Board Stewardship February Webinar Examines RPT Oversight and Governance After Listing
Board Stewardship concluded the February 2026 edition of its Monthly Live Webinar Series with a focused and timely discussion on related party transactions (RPTs) and the shifting realities of board governance in listed companies. Held on February 6, 2026, the session brought together directors, governance advisors, capital market professionals and senior executives for a candid exchange on boardroom judgment in an era of rising scrutiny.
Opening the session, Vikesh Wallia, Managing Director & Editor, Board Stewardship, framed RPTs as one of the most defining governance challenges facing Boards today. “Related party transactions are no longer routine compliance matters. They are true tests of independence, transparency, disclosure, fiduciary responsibility and long-term stakeholder trust,” he said.
The keynote address by Burzin Dubash, COO & CFO- Ankur Capital, Former President- IIA India, set the tone for the evening. Drawing on his governance and assurance experience, Dubash highlighted the structural tension that often emerges post-listing. “An IPO changes shareholders, scrutiny and capital, but decision-making power often doesn’t,” he noted.
He emphasised that the real governance test begins after listing, when promoter-led operating styles meet public-market discipline. “Boards are judged not on compliance, but on judgment — when to challenge, when to pause, and how to convert promoter confidence into institutional credibility.”
The RPT Dilemma: Promoter Dynamics and Independent Oversight
The first panel discussion, “The RPT Dilemma: Navigating Promoter Influence & Board Oversight,” addressed the complexities surrounding RPT governance in promoter-driven enterprises.
Raajeev Batra, CA and Independent Director, Former Partner, KPMG India/Gulf, observed that RPTs themselves are not inherently problematic. “In many business groups, they are part of a legitimate operating model. The issue is not existence, but whether the transaction lies on the fault line between efficiency and fairness.”

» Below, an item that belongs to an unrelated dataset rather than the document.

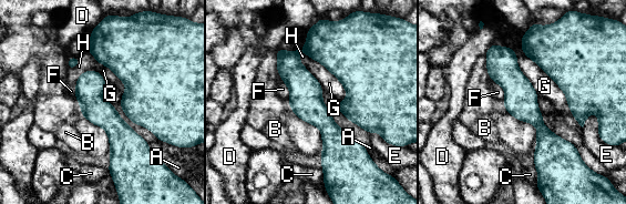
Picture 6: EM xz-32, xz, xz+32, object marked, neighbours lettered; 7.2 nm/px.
act=skip each=A:other,B:other,C:other,D:other,E:other,F:other,G:other,H:other runs_along=6:(317, 33), (295, 75), (329, 129), (328, 164) found='continuous, no second neuron'

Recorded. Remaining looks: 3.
act=finish edits=none rest=unchecked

Rashmi Joshi, Independent Director, Coach & Mentor, emphasised cultural integrity and board maturity. “Independent directors must go beyond data and understand the business context deeply. Trust in board processes and a culture of transparency are essential.”
Sanjiv Chaudhary, Head – Marketing, Alliances & HR, FinAlyzer, highlighted the importance of timing and process. “RPT deliberations should begin at the conceptual stage, not after execution. Independent directors are not there to block decisions, but to strengthen them through informed questioning.”
The discussion reinforced the need for structured evaluation, early-stage oversight, detailed documentation and a proactive audit committee to ensure fairness and defensibility.
This was followed by the Address by Shailesh Haribhakti, Chairman of the Advisory Board, Board Stewardship, and Non-Executive Chairman and Independent Director on multiple Boards, who stated, “RPT is a most emotive and little understood subject. Today’s Webinar of Board Stewardship illuminated the true spirit: balance long term entrepreneurial value versus non promoter interest versus minority protection. Balance and defensibility along with conflict avoidance can be the path forward. As many cobwebs got removed through the Q&A, participants felt fulfilled!”
From Private to Public: The Governance Shift
The second panel, “From Private to Public: The Board’s New Reality After Listing,” explored how governance expectations intensify once companies access public markets.
Bhaskar Subramanian, Managing Partner, bmpro Consulting Services, acknowledged the compliance burden that accompanies listing, but pointed to its strategic upside. “The reward is a powerful currency — listed shares — enabling acquisitions, growth and a legacy that extends beyond founders.”
Ajay Thakur, CEO & Managing Partner, TGI SME Capital Advisors LLP, stressed “RPT governance becomes far more defensible when the board anchors decisions on whether the transaction is genuinely beneficial for the entity—then applies substance over form rather than relying on structures and labels. Just as critical are process-enabled controls (systems that flag, track, and escalate RPTs early) and high-quality documentation that clearly records the rationale, alternatives considered, and how fairness was assessed.”
Subrat Panda, Executive Director, Motilal Oswal Investment Banking, shared, “The legal framework begins with the Companies Act and expands into listing and disclosure regulations. As companies go public, governance structures, board composition, and committee frameworks become essential.”
Sandhya Sriram, Group CFO, Narayana Health, shared, “A big shout out to Shailesh Haribhakti Ji for the fantastic key note, Subrat Panda for his practical insights from an investment banker’s lens and Ajay Thakur for his incisive perspectives from a regulator’s point of view and the one and only, Bhaskar Subramanian for moderating the panel with clarity, sharpness and intent.”
The February edition showcased a central theme: governance today is less about procedural compliance and more about board judgment, courage and preparedness. Strong audience engagement reflected the growing awareness that Independent Directors play a central role in balancing promoter confidence with market accountability.
With BoardPAC as Knowledge Partner, the session reaffirmed Board Stewardship’s commitment to fostering informed dialogue and strengthening governance standards for future-ready Boards.